===== Provided information =====

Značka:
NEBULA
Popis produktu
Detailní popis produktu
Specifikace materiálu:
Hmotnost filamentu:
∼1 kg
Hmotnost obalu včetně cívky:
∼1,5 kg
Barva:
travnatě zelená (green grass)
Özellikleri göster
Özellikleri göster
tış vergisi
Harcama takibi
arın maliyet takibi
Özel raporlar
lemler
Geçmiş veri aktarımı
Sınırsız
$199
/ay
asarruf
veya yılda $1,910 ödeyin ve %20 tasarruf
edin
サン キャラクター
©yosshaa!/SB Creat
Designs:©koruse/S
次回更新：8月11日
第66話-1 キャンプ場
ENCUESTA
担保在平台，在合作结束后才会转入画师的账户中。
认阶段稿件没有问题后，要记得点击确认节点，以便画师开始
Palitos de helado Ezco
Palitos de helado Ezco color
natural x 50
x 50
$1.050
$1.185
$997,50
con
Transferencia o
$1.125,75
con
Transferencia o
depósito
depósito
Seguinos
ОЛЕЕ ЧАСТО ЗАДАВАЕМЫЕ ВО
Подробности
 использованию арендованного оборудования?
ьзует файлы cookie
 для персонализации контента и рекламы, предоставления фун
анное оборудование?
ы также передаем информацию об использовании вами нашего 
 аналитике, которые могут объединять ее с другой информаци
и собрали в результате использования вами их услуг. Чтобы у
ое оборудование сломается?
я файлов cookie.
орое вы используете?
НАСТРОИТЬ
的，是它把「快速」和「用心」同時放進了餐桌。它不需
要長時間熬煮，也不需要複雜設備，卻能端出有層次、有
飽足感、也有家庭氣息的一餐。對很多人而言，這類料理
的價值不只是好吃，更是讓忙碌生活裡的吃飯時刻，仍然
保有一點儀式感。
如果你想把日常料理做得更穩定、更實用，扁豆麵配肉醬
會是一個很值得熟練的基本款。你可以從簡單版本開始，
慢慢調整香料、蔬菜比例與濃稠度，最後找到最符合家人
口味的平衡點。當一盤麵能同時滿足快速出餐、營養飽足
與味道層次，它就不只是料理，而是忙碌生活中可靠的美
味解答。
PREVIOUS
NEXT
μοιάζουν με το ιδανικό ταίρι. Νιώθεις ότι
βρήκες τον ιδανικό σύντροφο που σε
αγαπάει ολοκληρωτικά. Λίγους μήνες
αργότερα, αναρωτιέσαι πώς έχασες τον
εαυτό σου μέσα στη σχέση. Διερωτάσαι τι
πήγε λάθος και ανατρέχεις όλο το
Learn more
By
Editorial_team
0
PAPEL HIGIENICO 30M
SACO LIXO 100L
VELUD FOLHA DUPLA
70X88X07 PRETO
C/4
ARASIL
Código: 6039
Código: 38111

=====

**Work to complete**
Which lines in the material contain the word "ιδανικό"? Find each one and copy it in full, treating uppercase and lowercase as different.

**Task response**
μοιάζουν με το ιδανικό ταίρι. Νιώθεις ότι
βρήκες τον ιδανικό σύντροφο που σε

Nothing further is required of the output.